Our Man in the Attic

Those of us based downstairs in the United States often neglect our upstairs neighbors in Canada who take a lot of ribbing from us for being from, well, Canada. The land of maple leaves has, however, produced some great literature, in addition to being a fertile breeding ground for comedians (think SCTV and the initial cast for Saturday Night Live).

We do not, alas, hear enough about the Canadian literary scene. Brian Busby is doing something about it.

"A writer, ghostwriter, écrivain public and bibliophile, I'm the author of Character Parts: Who's Really Who in Canadian Literature (2003), and editor of In Flanders Fields and Other Poems of the First World War (2005) and Great Canadian Speeches (2008). There are several other odds and ends, some of which I dare not speak."
"The odds and ends, some of which [Brian] dare not speak"  refer to his interest in the far and curious shores of Canadian literature. Brian's blog, The Dusty Bookcase: A Very Casual Exploration of the Dominion's Suppressed, Ignored and Forgotten, is not the place to go to find information about Robertson Davies, unless Robertson Davies has a hidden, heretofore unidentified, pseudonymously written pulp novel in his past, or - I shudder at the thought! - wrote anonymous porn. (In truth, Brian wrote a fine post regarding Davies' essay on fellow Canadian, Stephen Leacock)

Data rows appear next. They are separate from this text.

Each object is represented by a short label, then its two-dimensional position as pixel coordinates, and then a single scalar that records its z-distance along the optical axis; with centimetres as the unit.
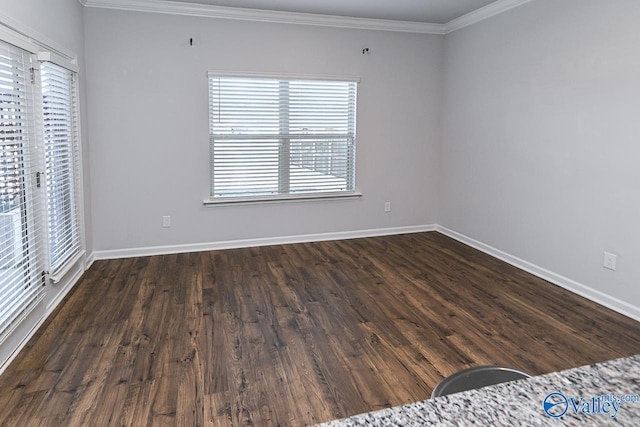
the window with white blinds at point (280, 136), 502
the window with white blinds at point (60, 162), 340
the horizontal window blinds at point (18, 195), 262
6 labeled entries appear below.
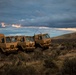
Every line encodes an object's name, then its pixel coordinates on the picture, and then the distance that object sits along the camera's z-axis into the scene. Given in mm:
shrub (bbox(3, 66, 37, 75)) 16391
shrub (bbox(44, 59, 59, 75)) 17961
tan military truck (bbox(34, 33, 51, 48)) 43844
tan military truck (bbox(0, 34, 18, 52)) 35594
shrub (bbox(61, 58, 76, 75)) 16450
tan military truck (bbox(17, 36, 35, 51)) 39188
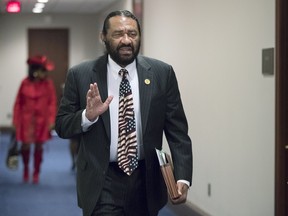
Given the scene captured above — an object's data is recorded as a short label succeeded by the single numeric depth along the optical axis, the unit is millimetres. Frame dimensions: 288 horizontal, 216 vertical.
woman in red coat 7324
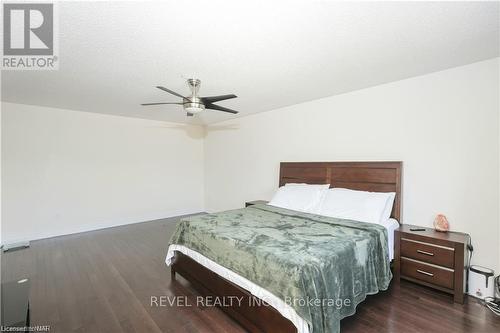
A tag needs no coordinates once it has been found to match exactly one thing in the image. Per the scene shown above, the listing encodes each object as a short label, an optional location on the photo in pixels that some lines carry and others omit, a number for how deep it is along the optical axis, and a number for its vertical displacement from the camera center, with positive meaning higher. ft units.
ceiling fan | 8.54 +2.44
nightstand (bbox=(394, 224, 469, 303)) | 7.47 -3.27
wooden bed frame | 5.92 -1.40
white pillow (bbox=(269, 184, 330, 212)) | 11.27 -1.64
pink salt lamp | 8.61 -2.21
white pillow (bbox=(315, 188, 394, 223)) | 9.20 -1.72
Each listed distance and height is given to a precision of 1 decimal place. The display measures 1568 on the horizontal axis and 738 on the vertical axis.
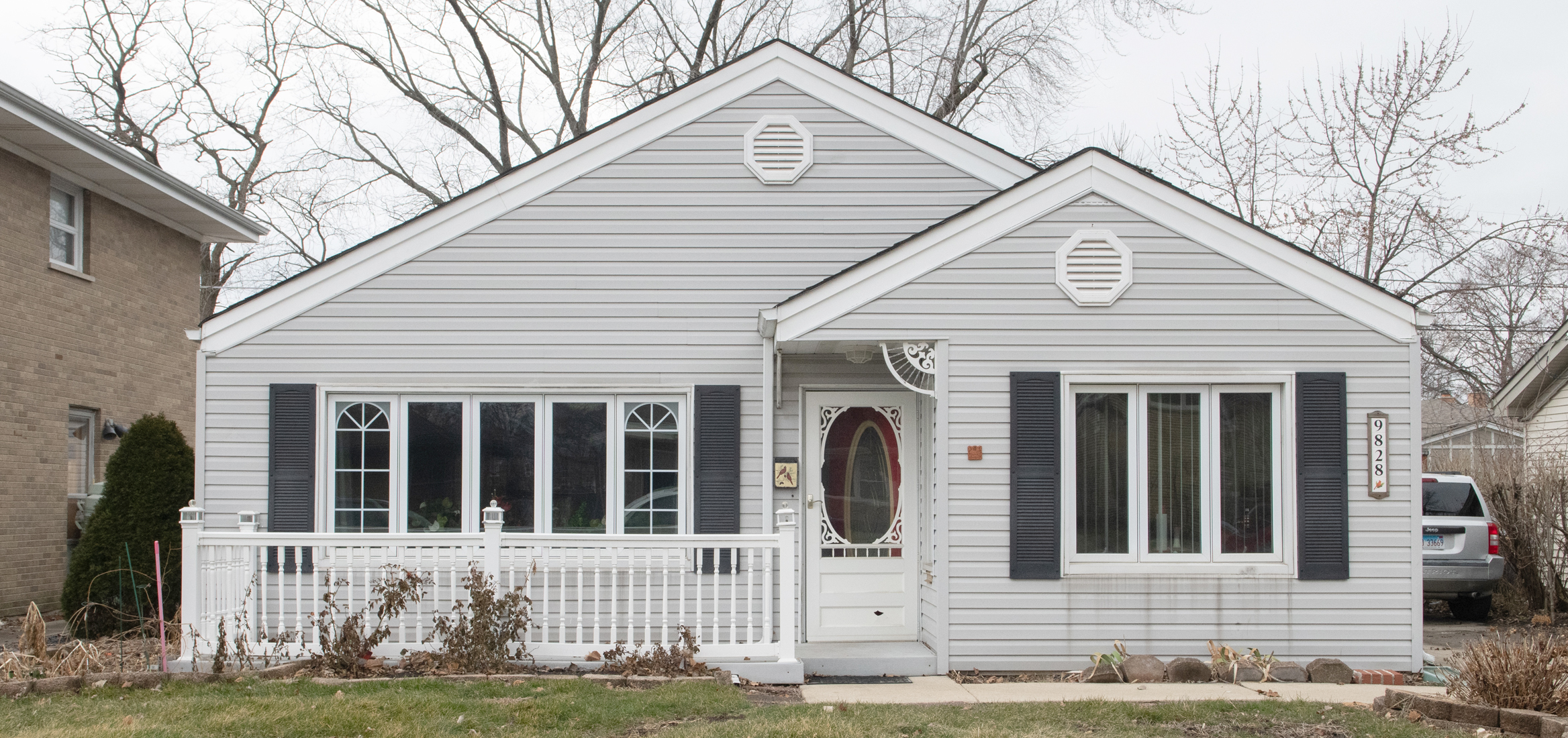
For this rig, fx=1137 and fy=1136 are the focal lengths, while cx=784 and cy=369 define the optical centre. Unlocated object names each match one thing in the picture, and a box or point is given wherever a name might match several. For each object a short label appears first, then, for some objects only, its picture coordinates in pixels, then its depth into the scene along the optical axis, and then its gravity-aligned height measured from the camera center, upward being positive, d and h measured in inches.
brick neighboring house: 466.9 +55.0
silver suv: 465.7 -48.1
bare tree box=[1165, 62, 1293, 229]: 819.4 +196.8
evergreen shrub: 406.6 -35.5
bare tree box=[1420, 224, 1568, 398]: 1034.7 +109.4
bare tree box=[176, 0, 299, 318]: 895.1 +254.0
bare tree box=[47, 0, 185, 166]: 867.4 +273.4
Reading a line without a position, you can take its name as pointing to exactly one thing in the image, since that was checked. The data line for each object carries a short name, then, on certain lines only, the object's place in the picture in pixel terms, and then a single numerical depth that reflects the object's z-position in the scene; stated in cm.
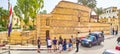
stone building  1022
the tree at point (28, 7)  1780
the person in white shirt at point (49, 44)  785
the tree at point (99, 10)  3356
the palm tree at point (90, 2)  2859
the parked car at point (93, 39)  917
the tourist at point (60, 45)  778
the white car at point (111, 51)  591
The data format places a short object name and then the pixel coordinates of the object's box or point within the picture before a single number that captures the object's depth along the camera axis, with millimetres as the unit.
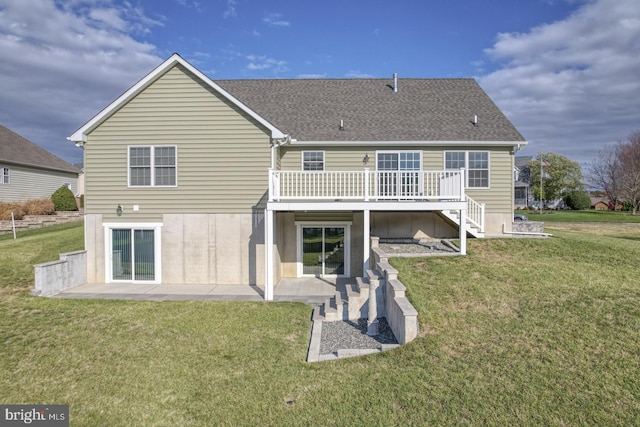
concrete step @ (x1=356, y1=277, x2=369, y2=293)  9039
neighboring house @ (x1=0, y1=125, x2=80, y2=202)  23672
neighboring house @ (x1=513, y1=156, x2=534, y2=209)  51869
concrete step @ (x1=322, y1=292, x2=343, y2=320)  8789
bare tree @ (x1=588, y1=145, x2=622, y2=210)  42750
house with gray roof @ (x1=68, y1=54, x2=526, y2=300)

Brian is also the author of a new, exhaustively researched and soon to be published biography of Canadian poet, novelist, eccentric, con man, and literary provocateur, John Glassco. This biography, to which I contributed a few tidbits of info, is a must read - Glassco is one of the most colorful characters you'll ever meet, an author incubated in high culture and weaned on the low brow, much like Busby himself (full disclosure: Brian Busby and I were separated and cast out of the asylum for warped neonates soon after transitioning from mother's milk to Kool-Aid). Glassco wrote, amongst other novels, the classic Olympia Press volume, The English Governess by Miles Underwood (1959), and Fetish Girl by Sylvia Bayer (Venus Library,1972. Venus Library evolved from Girodias's Olympia Press - New York imprint), the first edition of which the analgesic Ms. Bayer dedicates to John Glassco  !

But Glassco was also a practical joker, one who perpetrated more than one delightful literary hoax. As I promised Brian not to spill the beans until the book is released, I must keep these a secret.

It's no secret, however, that if you want to stay on top of the wonderful and often weird past and present world of Canadian literature, Brian, our man in the attic, is the go-to guy.